L’État italien, qui voit produire et consommer sur son territoire des flux d’huile d’olive bien plus importants qu’en France, est très actif sur le front de la surveillance et de la répression : les douanes italiennes possèdent leurs propres laboratoires d’analyse et leurs propres comités de dégustation (panel-test), elles procèdent même aujourd’hui à des analyses d’ADN, seules capables de discerner la véritable origine géographique d’une huile. Si ces analyses de contrôle ne peuvent pas être menées sur l’ensemble de la production, les contrôles, mises sous séquestre et mises en examen sont toutefois nombreux, en voici trois exemples récents (pour plus d’informations sur l’ampleur des fraudes vous pouvez consulter cet article référence, paru en 2007 :  Slippery Business de Tom Mueller en anglais ou cette traduction italienne du même article).

Séquestration d'huile d'olive Palerme 2016

Séquestration de 25 tonnes de fausse huile d’olive à Palerme en mai 2016 (en Italie, la Guardia di Finanza filme et diffuse dans la presse toutes ses opérations de séquestration).

Mai 2016. Un chargement de 25 tonnes de deux lots de flacons d’huile d’olive, à destination de Singapour, est mis sous séquestre dans le port de Palerme. Les étiquettes du premier lot de ces flacons indiquent : « mélange d’huile d’olive extra-vierge (50%),  d’huile de grignons d’olives (20%) et d’autres huiles végétales (30%) ». Les analyses démontrent qu’en réalité ce « mélange » est constitué d’au moins 90% d’huile de soja.  L’autre lot, étiqueté « huile de grignons d’olives », est quant à lui composé quasi-exclusivement d’huile de soja (source : SIAC 1).

Février 2016. Le Parquet de Trani (Pouilles) bloque la commercialisation de 2000 tonnes d’huile extra-vierge étiquetée « origine 100% italienne ». Cette huile est en fait d’origine espagnole et grecque. Un jeu sophistiqué de fausses factures et fausses documentations à travers plusieurs pays est mis à jour  (pour un total de plus de 13 millions d’euros – source : SIAC 2).
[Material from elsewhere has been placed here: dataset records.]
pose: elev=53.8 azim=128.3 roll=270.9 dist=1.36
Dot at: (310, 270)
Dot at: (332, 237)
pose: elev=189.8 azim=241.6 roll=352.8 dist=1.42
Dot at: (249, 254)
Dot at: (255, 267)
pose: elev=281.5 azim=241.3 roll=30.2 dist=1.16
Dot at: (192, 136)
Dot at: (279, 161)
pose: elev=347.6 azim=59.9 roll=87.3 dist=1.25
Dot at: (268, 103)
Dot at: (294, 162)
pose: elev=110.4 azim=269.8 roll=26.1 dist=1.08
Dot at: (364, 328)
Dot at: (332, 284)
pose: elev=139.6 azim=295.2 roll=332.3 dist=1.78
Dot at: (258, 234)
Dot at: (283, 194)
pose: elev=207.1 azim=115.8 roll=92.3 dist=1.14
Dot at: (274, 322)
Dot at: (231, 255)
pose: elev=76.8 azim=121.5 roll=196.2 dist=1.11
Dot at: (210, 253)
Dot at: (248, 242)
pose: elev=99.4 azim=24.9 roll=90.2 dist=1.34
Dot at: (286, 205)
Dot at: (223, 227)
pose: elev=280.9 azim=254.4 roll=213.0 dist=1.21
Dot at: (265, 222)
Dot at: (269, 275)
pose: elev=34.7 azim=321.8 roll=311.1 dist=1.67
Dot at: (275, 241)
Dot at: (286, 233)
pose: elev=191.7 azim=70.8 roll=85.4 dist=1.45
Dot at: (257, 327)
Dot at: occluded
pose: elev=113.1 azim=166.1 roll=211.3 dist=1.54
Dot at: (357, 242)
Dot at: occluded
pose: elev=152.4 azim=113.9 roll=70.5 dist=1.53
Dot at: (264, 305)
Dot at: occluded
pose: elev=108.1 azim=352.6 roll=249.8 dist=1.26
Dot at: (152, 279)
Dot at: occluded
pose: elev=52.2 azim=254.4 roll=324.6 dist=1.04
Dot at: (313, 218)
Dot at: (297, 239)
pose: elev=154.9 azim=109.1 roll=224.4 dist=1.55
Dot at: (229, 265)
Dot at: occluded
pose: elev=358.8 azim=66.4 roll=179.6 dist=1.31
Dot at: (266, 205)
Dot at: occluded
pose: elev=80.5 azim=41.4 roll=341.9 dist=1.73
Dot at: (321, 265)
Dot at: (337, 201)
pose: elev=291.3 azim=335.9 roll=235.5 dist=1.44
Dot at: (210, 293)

Novembre 2015. Suite à des révélations du magazine italien  Il Test-Salvagente, une enquête officielle est diligentée par le Parquet de Turin et vingt bouteilles d’huile d’olive extra-vierge des grandes marques les plus vendues en Italie, sont analysées par les laboratoires des douanes.  Neuf de ces huiles se révèlent n’être que de simples huiles d’olive vierge. L’instruction est aujourd’hui toujours en cours, mais, en attendant d’éventuelles condamnations pénales, des premières amendes ont été annoncées en juin 2016 : 550 000 € pour l’huile  Primadonna de la marque Lidl et 330 000 € pour la société espagnole Deoleo, propriétaire des marques BertolliSasso et  Carapelli (1). Ces amendes sont jugées bien faibles par certains observateurs, mais il s’agit tout de même d’une première pour des marques très connues en Italie, ce qui les contraindra peut-être, étant donné le retentissement de cette affaire dans les médias italiens, à plus de rigueur et de prudence (source : Corriere della Sera).                                                                        (1) Carapelli, marque également bien connue en France, appartient en fait à Deoleo, le plus grand négociant d’huile d’olive espagnol – 813 millions d’euros de chiffre d’affaires en 2013 -; le fonds d’investissement britannique CSV a pris le contrôle de Deoleo en 2014  ; on voit que la finance internationale s’intéresse aussi à l’or vert ! 

La réglementation européenne actuelle sur l’étiquetage de l’huile d’olive

(règlements (UE) n° 29/2012 et n° 2568/91)

1. Seules quatre dénominations de vente sont retenues pour les huiles d’olive destinées aux consommateurs : 

  • huile d’olive vierge extra
  • huile d’olive vierge
  • huile d’olive composée d’huile raffinées et d’huiles d’olive vierges
  • huile de grignons d’olive

2. L’indication de la provenance est obligatoire pour les huiles d’olive vierge extra et les huiles d’olive vierges (nom du pays d’origine).

3. Pour éviter leur altération, les huiles doivent être conservées à l’abri de la lumière et de la chaleur. L’étiquetage doit désormais indiquer les conditions particulières de conservation des huiles d’olive.